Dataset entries
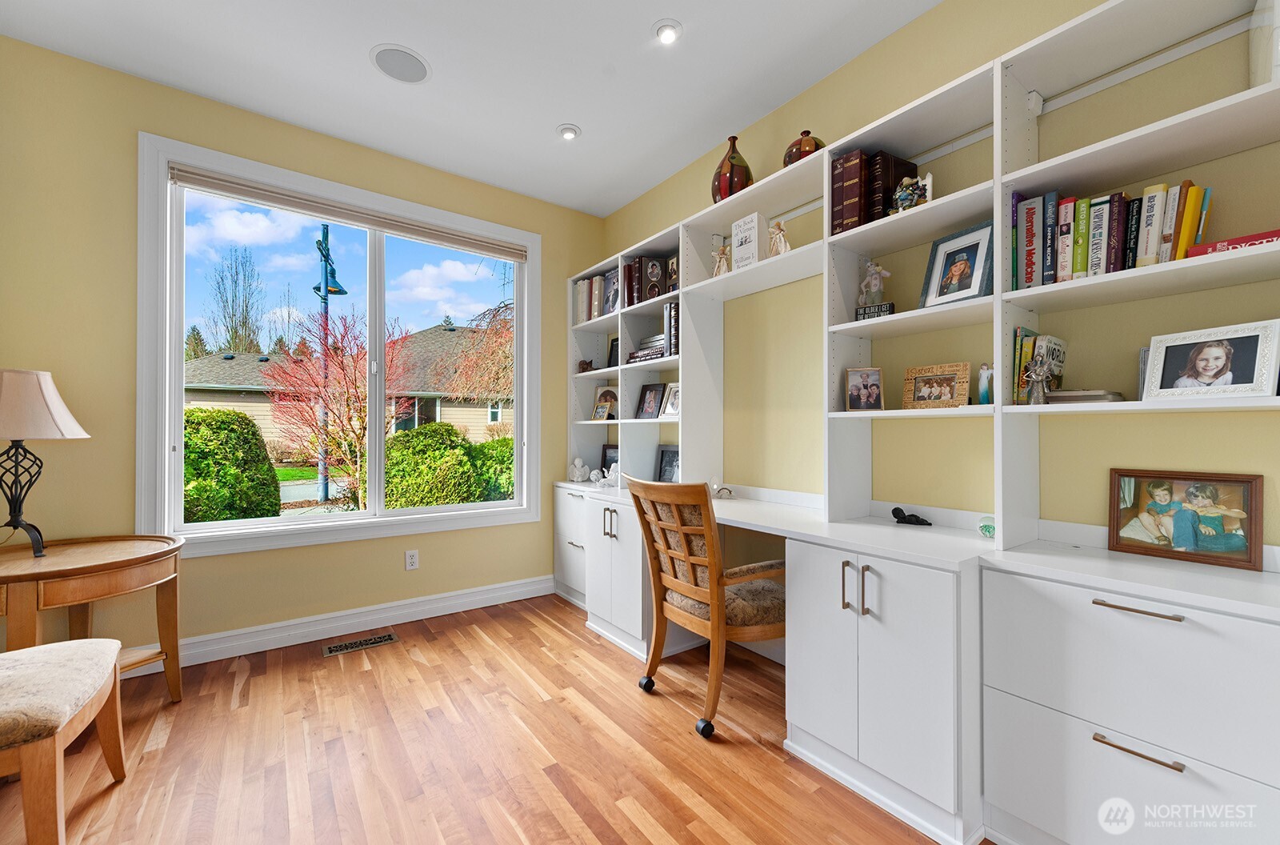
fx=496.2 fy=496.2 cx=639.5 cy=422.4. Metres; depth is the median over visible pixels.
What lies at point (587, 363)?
figurine
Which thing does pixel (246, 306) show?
bare tree
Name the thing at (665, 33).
recessed light
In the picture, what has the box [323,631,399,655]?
floor vent
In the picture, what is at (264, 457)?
bush
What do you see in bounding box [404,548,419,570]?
wall socket
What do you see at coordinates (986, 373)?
figurine
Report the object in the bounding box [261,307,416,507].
red tree
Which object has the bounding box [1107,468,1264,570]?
framed photo
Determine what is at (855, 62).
right wall
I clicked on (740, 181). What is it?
red vase
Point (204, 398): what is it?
house
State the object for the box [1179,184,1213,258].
book
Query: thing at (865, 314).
small sign
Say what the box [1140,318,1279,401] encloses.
picture frame
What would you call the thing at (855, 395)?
framed photo
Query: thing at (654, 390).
picture frame
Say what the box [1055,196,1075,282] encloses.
book
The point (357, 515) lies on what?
window
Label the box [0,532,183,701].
side table
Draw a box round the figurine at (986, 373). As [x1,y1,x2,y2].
[976,363,994,404]
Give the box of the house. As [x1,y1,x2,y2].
[180,320,512,450]
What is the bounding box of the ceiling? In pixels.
[0,0,939,218]
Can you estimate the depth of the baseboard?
2.77 m
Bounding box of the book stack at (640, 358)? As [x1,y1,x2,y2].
[627,334,666,362]
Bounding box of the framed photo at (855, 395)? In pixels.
[845,366,883,411]
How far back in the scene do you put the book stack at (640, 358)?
3.05 m
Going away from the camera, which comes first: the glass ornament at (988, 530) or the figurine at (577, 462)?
the glass ornament at (988, 530)
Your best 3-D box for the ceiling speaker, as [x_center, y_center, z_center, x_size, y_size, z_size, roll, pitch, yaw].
[-1.088,-1.625,2.262,0.243,0.007,0.243,0,-1,-36]
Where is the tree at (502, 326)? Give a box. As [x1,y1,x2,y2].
[444,300,514,415]
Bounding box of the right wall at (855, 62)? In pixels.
[580,0,1279,566]
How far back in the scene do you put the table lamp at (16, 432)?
1.89 m
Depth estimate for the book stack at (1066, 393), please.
1.44 m
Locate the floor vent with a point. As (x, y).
(386, 636)
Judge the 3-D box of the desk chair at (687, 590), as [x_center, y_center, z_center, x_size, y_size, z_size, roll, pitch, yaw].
[0.328,0.712,2.170,0.665,0.970,0.632,0,-1,-36]
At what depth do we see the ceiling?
2.26 m
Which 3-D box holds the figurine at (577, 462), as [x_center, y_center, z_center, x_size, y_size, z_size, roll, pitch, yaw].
[-0.442,0.331,3.548,0.107,0.175,0.132,0,-1,-36]
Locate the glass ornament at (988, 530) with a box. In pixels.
[977,513,995,538]
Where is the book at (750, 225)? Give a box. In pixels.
[730,212,766,269]
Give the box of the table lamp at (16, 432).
[0,368,91,556]
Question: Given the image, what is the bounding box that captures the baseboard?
[124,573,557,677]
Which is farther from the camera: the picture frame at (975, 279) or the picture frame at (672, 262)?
the picture frame at (672, 262)
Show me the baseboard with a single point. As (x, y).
(479, 597)
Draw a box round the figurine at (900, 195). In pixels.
[892,172,933,212]
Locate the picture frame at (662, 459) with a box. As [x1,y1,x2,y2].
[655,444,679,482]
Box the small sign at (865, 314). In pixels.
[855,301,895,319]
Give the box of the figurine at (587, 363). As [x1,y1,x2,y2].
[576,359,593,372]
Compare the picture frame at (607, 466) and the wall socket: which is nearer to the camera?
the wall socket
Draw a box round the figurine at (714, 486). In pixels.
[708,476,733,498]
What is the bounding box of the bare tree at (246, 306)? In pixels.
[204,244,266,355]
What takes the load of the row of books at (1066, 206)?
in the shelving unit
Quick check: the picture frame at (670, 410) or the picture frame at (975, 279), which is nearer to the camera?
the picture frame at (975, 279)
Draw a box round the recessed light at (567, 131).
[556,123,580,140]
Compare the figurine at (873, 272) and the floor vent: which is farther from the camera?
the floor vent
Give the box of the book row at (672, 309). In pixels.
[664,302,679,355]
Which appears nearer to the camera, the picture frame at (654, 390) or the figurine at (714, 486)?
the figurine at (714, 486)
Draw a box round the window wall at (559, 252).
[0,37,605,664]
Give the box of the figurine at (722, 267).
[710,240,730,275]
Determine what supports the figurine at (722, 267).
in the shelving unit
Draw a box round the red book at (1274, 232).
[1187,228,1279,256]
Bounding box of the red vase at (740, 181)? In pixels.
[711,134,753,202]
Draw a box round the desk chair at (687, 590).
[624,476,781,738]
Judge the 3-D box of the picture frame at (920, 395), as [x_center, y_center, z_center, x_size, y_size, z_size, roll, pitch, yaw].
[1.094,-0.129,1.823,0.080,0.161,0.219,0,-1,-36]
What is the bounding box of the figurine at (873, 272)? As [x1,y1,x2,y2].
[857,259,890,307]
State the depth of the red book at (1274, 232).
1.20 m
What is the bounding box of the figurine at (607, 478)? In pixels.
[595,461,621,486]
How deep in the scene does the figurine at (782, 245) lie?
2.23 m
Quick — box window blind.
[167,164,527,260]
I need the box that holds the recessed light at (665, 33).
[652,20,681,44]
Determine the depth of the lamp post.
8.81 m
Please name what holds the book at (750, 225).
in the shelving unit
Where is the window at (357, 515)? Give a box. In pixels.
[133,135,539,558]
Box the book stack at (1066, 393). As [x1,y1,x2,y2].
[1046,388,1125,404]
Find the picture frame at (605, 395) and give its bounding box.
[591,384,619,419]
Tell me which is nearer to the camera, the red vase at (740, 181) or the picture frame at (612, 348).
the red vase at (740, 181)
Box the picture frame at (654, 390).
[636,382,665,418]
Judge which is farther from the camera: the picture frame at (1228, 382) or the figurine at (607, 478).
the figurine at (607, 478)
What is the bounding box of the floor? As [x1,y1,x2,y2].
[0,591,982,844]
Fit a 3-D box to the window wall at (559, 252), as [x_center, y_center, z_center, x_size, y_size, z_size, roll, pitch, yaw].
[-1.681,-0.212,2.915,3.415,2.817,0.159,0,-1,-36]
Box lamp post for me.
[312,221,348,505]
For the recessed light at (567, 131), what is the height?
0.027 m
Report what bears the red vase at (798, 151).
on the shelving unit
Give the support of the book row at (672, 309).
in the shelving unit
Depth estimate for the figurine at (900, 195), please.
1.79 m
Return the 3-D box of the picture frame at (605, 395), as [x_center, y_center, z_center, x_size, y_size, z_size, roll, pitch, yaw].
[-0.235,-0.140,3.573,0.240,0.256,0.102,0,-1,41]
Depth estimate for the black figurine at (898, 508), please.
1.92 m
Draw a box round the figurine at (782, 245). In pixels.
[768,220,791,256]
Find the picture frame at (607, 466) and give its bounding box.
[600,444,619,476]
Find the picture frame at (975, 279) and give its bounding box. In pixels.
[919,220,995,307]
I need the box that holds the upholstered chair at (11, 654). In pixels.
[0,636,127,844]
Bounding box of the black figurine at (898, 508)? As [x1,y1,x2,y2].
[890,506,933,525]
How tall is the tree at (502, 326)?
5.131 m
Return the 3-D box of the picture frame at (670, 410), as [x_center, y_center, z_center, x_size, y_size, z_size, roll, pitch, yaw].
[0.224,-0.132,3.020,0.090,0.222,0.201,0,-1,-36]
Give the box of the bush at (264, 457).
[180,407,280,522]
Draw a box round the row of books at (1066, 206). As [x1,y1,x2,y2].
[1011,178,1215,288]
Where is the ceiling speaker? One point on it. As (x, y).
(422, 74)
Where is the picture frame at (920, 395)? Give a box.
[903,362,971,409]
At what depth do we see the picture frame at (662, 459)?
3.18 m
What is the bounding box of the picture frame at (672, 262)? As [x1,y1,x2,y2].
[665,253,679,293]
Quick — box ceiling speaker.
[370,44,431,83]
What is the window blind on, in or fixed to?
attached to the window at (357, 515)
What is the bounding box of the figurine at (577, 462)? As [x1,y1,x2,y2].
[568,456,588,481]
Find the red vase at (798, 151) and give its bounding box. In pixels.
[783,129,826,166]
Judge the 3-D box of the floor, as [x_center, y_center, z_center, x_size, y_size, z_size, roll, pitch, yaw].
[-0.180,1.225,0.900,3.730,0.100,5.153,0,-1,-36]
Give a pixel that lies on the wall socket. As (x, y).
(414, 560)
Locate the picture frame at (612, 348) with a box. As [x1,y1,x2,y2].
[606,336,619,367]
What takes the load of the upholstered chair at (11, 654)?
on the floor
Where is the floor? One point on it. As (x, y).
(477, 644)
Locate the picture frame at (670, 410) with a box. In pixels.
[660,380,680,418]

# Required action
From the line that contains "What takes the load of the upholstered" down to the last line above, print each line exactly as it appears.

# Solved exercise
What takes the load of the upholstered chair at (11, 654)?
on the floor
Where is the floor? One point on it. As (x, y).
(477, 644)
Locate the picture frame at (670, 410) with a box. In pixels.
[660,380,680,418]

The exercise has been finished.